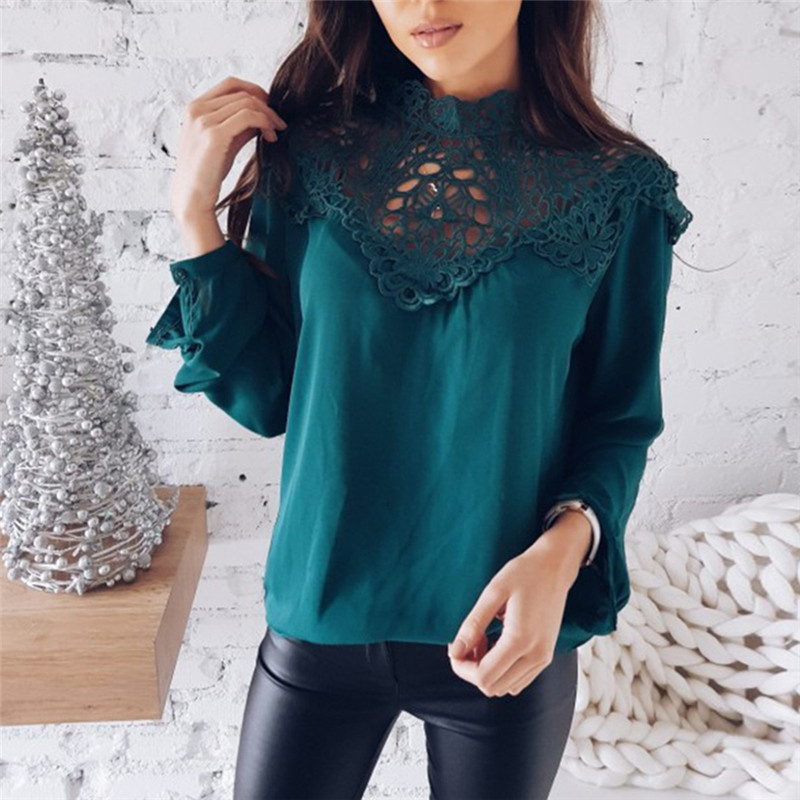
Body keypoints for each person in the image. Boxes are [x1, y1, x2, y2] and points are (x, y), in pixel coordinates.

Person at [145, 1, 693, 798]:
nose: (424, 6)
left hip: (501, 638)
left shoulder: (617, 190)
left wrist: (562, 551)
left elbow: (619, 419)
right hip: (319, 621)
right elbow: (268, 399)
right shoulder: (312, 159)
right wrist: (196, 218)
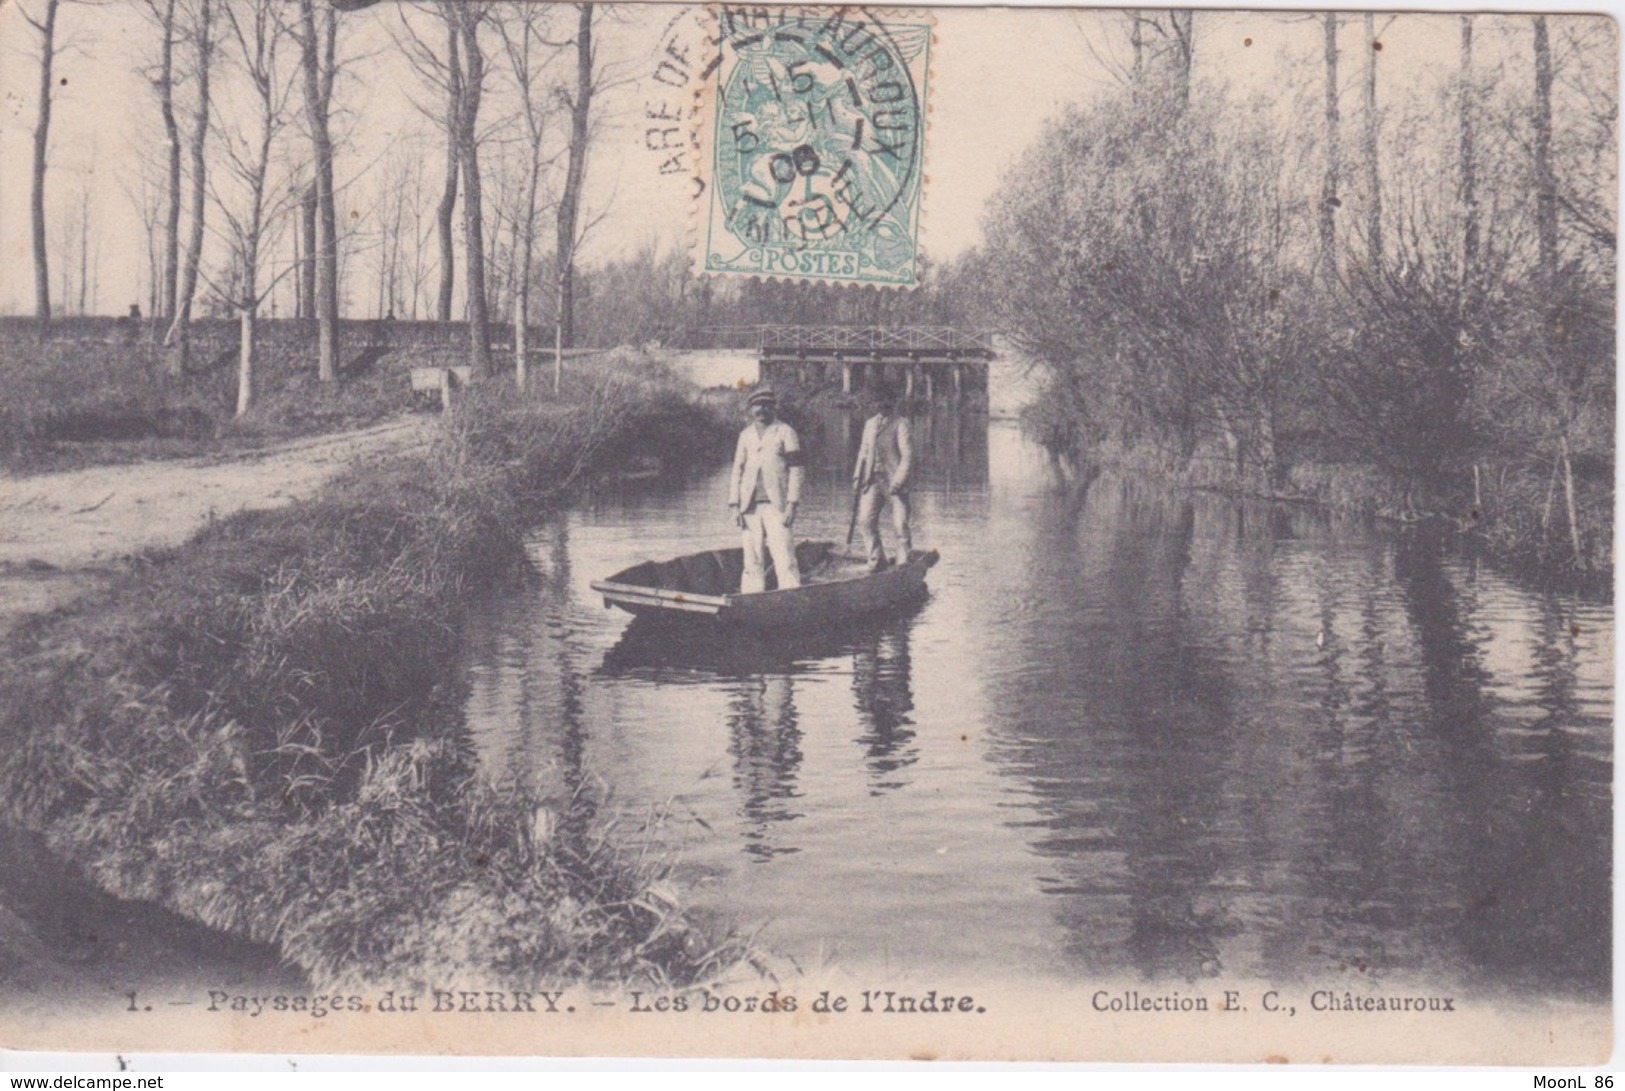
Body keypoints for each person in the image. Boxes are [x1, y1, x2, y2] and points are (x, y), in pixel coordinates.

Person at [728, 386, 804, 593]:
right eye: (757, 405)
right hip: (749, 506)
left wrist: (792, 505)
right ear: (751, 409)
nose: (761, 409)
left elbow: (796, 470)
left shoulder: (786, 432)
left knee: (784, 557)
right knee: (752, 560)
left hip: (776, 505)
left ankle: (791, 598)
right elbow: (737, 470)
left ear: (773, 408)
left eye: (766, 405)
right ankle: (752, 599)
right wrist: (734, 505)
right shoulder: (745, 435)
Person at [852, 383, 913, 571]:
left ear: (893, 402)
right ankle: (876, 558)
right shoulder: (870, 424)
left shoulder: (902, 423)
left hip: (894, 481)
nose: (882, 405)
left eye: (886, 401)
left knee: (899, 523)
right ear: (874, 404)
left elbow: (907, 456)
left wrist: (899, 480)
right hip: (872, 479)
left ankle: (904, 562)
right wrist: (857, 477)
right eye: (878, 402)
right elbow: (863, 452)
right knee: (865, 520)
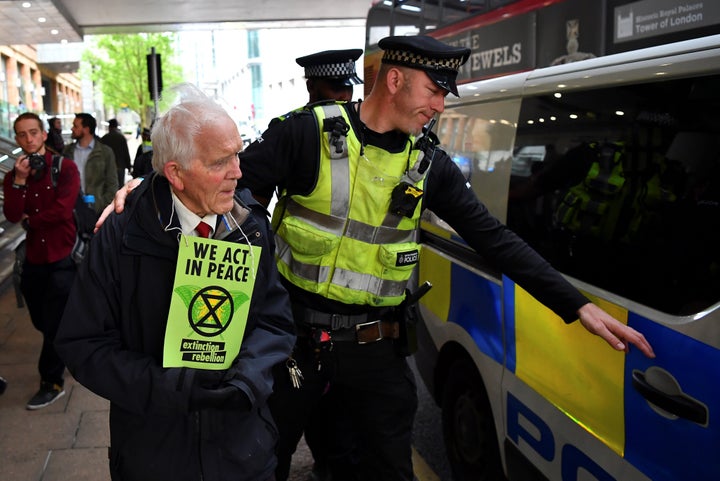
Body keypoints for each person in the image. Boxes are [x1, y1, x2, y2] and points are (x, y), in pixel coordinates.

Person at [103, 36, 656, 481]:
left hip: (377, 353)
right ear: (395, 80)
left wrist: (575, 305)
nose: (440, 104)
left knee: (385, 469)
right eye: (435, 90)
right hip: (294, 346)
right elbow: (219, 182)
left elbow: (492, 237)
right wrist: (148, 191)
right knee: (259, 461)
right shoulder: (305, 134)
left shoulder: (430, 165)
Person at [55, 84, 296, 481]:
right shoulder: (121, 236)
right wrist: (168, 387)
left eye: (237, 153)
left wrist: (250, 378)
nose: (238, 171)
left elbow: (275, 320)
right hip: (155, 456)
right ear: (176, 174)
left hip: (243, 454)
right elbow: (83, 345)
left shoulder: (249, 228)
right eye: (221, 162)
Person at [273, 47, 365, 481]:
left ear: (310, 85)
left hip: (298, 314)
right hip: (349, 327)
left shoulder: (293, 129)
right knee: (338, 435)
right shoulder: (367, 134)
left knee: (281, 432)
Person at [2, 112, 80, 410]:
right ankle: (71, 351)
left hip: (63, 255)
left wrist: (30, 220)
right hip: (34, 258)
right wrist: (20, 181)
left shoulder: (64, 167)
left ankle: (52, 382)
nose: (28, 139)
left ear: (44, 135)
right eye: (22, 135)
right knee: (41, 321)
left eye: (34, 132)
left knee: (55, 324)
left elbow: (62, 211)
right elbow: (11, 214)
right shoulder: (14, 175)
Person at [63, 112, 118, 215]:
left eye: (75, 126)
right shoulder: (67, 152)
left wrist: (101, 205)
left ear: (86, 129)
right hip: (72, 210)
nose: (72, 129)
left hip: (96, 211)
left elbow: (112, 183)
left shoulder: (105, 152)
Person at [295, 48, 363, 104]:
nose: (346, 97)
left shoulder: (358, 118)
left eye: (350, 87)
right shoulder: (296, 120)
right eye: (337, 88)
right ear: (311, 87)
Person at [100, 118, 132, 187]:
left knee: (109, 187)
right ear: (116, 126)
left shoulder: (104, 138)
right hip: (120, 166)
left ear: (109, 127)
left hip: (107, 167)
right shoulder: (121, 138)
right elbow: (126, 152)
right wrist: (129, 166)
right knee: (120, 186)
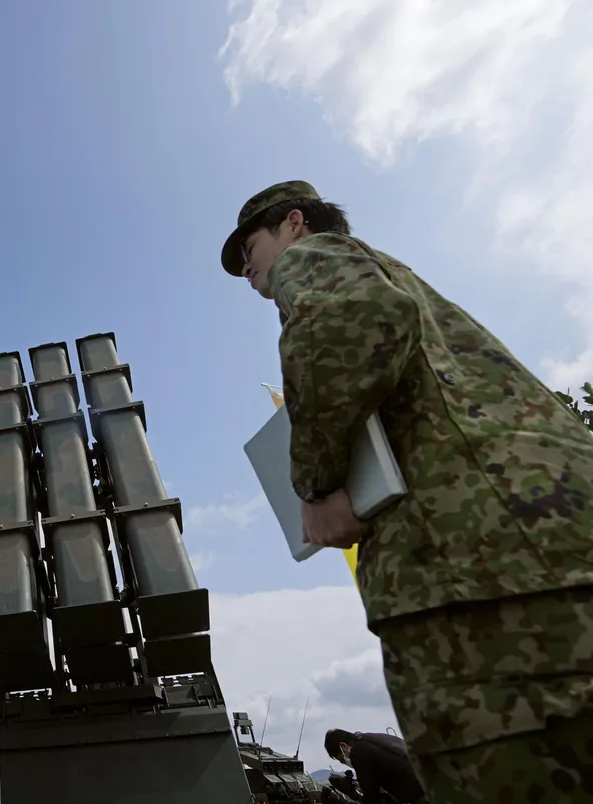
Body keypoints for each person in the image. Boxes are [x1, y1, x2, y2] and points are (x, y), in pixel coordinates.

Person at [221, 181, 593, 801]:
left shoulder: (313, 258)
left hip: (478, 572)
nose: (248, 270)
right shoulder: (397, 275)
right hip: (541, 544)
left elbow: (351, 318)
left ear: (293, 224)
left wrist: (316, 486)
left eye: (249, 248)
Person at [325, 729, 424, 803]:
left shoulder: (358, 751)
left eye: (342, 759)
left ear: (343, 747)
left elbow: (371, 795)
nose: (345, 761)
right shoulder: (373, 738)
== == ==
*INSTRUCTIONS FOR THE TASK:*
How many lines in the entries include the string "ankle"? Answer with the number alone.

*WRITTEN ANSWER:*
6